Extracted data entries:
[Start of Attachment]
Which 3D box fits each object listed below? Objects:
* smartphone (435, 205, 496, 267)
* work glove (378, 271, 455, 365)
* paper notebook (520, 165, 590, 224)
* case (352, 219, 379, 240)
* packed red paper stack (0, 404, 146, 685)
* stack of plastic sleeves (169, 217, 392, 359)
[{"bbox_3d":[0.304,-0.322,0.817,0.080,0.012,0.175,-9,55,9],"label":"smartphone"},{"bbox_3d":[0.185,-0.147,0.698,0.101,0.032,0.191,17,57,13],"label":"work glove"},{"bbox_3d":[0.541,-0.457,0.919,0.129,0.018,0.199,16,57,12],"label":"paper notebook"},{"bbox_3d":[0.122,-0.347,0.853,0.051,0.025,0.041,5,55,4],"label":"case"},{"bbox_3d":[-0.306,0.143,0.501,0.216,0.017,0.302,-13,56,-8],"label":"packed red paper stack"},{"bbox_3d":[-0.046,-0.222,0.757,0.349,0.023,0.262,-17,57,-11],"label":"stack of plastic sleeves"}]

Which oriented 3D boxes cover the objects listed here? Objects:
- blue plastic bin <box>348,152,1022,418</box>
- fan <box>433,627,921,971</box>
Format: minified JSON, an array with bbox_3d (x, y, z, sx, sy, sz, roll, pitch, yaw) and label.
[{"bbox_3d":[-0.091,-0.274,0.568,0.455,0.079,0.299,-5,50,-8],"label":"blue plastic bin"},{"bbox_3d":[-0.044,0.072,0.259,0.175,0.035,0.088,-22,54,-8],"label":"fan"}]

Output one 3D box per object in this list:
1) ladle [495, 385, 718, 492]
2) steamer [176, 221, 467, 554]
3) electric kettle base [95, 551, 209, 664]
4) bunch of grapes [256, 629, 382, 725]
[End of Attachment]
[Start of Attachment]
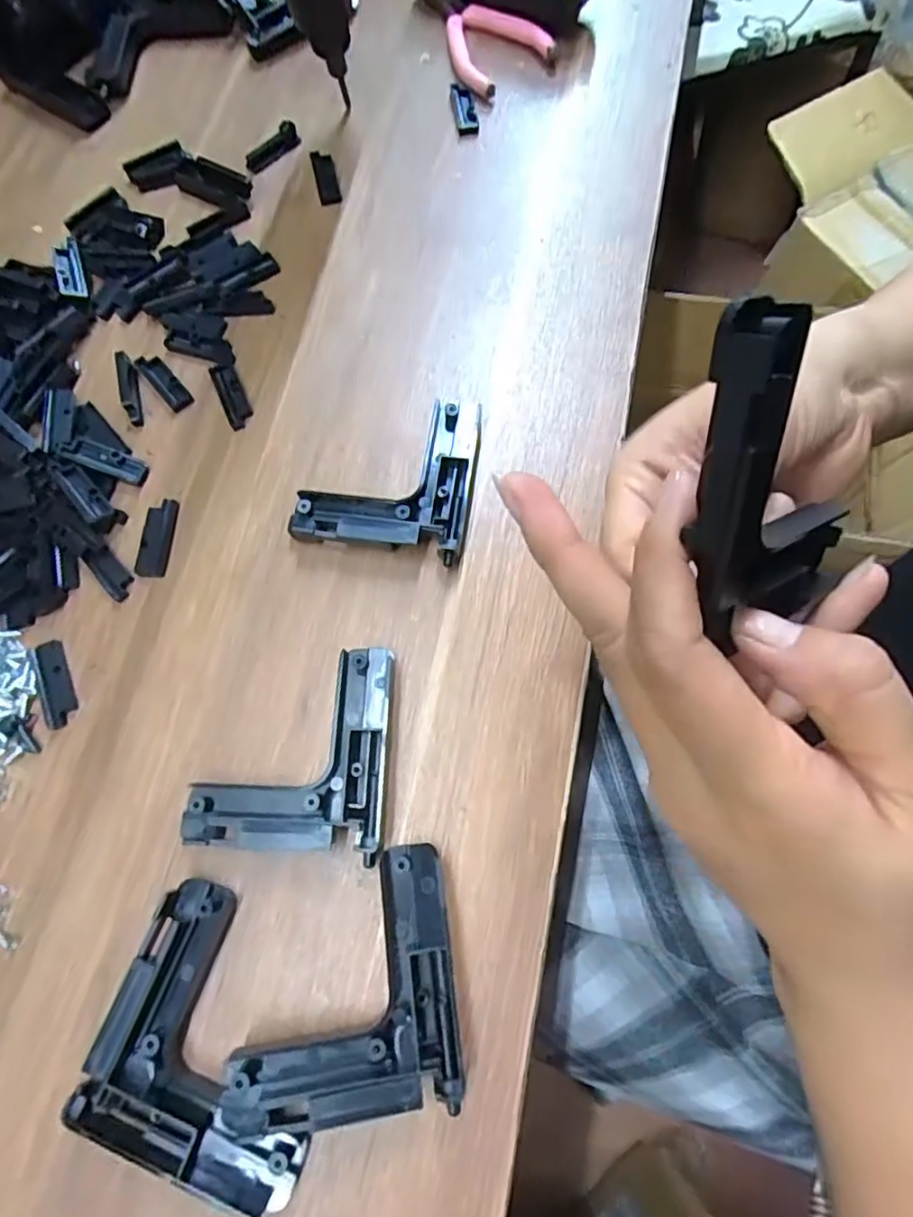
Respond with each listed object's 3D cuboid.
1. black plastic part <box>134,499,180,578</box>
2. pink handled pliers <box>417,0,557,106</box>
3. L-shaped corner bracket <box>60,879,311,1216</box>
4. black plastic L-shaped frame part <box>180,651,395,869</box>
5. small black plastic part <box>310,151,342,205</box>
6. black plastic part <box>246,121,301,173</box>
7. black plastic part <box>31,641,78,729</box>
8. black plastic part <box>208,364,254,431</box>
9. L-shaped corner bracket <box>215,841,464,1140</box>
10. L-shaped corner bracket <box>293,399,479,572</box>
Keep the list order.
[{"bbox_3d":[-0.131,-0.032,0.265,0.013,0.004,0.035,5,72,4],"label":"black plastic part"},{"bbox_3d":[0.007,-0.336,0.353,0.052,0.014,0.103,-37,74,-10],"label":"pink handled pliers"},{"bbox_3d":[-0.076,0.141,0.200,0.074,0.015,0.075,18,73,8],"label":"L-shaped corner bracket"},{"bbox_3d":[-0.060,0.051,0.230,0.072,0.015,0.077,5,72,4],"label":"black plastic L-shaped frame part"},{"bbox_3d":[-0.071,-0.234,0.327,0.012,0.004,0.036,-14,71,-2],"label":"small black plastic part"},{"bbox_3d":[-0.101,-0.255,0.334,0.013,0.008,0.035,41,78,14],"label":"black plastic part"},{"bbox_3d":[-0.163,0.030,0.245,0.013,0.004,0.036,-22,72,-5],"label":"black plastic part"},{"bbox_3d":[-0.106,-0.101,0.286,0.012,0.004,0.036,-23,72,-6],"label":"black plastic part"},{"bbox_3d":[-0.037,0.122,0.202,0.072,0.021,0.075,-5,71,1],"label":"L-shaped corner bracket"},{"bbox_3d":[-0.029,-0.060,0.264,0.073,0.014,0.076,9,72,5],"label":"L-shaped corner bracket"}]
[End of Attachment]
[Start of Attachment]
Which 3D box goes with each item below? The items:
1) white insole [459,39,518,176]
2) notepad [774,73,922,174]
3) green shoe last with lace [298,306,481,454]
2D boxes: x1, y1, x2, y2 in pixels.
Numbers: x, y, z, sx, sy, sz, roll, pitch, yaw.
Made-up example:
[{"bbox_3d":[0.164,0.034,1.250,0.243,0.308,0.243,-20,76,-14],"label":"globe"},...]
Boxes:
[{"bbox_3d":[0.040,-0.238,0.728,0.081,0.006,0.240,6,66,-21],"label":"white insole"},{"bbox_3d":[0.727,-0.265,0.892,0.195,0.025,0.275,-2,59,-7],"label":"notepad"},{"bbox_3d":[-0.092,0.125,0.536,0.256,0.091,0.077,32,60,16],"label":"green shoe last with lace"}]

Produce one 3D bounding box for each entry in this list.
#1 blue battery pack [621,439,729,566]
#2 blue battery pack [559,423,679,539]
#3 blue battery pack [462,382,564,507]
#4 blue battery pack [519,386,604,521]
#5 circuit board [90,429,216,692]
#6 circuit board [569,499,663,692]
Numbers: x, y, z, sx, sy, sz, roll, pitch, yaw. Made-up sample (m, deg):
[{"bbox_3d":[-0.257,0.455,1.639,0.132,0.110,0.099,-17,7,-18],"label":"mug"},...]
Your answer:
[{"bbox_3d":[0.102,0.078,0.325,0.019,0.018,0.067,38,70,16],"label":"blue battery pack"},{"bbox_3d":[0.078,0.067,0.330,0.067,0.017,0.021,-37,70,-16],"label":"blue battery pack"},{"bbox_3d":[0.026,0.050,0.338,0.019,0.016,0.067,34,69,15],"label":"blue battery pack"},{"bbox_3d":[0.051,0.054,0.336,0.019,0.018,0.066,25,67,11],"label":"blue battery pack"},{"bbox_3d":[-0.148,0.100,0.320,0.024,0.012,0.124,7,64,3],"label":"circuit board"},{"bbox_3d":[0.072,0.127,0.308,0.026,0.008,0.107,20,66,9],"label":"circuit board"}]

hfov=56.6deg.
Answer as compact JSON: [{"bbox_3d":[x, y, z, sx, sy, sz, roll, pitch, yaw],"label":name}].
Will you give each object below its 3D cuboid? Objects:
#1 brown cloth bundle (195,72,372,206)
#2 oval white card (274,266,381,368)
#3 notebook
[End of Attachment]
*ABOUT THIS TASK*
All lines in the data above from the one with "404, 146, 685)" through the one with "4) bunch of grapes [256, 629, 382, 725]" must be repeated exactly, and no others.

*EXERCISE OUTPUT*
* packed red paper stack (0, 404, 146, 685)
* stack of plastic sleeves (169, 217, 392, 359)
[{"bbox_3d":[0.304,-0.322,0.817,0.080,0.012,0.175,-9,55,9],"label":"smartphone"},{"bbox_3d":[0.185,-0.147,0.698,0.101,0.032,0.191,17,57,13],"label":"work glove"},{"bbox_3d":[0.541,-0.457,0.919,0.129,0.018,0.199,16,57,12],"label":"paper notebook"},{"bbox_3d":[0.122,-0.347,0.853,0.051,0.025,0.041,5,55,4],"label":"case"},{"bbox_3d":[-0.306,0.143,0.501,0.216,0.017,0.302,-13,56,-8],"label":"packed red paper stack"},{"bbox_3d":[-0.046,-0.222,0.757,0.349,0.023,0.262,-17,57,-11],"label":"stack of plastic sleeves"}]

Which oriented 3D boxes cover the objects listed here? Objects:
- blue plastic bin <box>348,152,1022,418</box>
- fan <box>433,627,921,971</box>
Format: minified JSON, an array with bbox_3d (x, y, z, sx, sy, sz, roll, pitch, yaw) and label.
[{"bbox_3d":[-0.091,-0.274,0.568,0.455,0.079,0.299,-5,50,-8],"label":"blue plastic bin"},{"bbox_3d":[-0.044,0.072,0.259,0.175,0.035,0.088,-22,54,-8],"label":"fan"}]

Output one 3D box per object in this list:
1) ladle [495, 385, 718, 492]
2) steamer [176, 221, 467, 554]
3) electric kettle base [95, 551, 209, 664]
4) bunch of grapes [256, 629, 382, 725]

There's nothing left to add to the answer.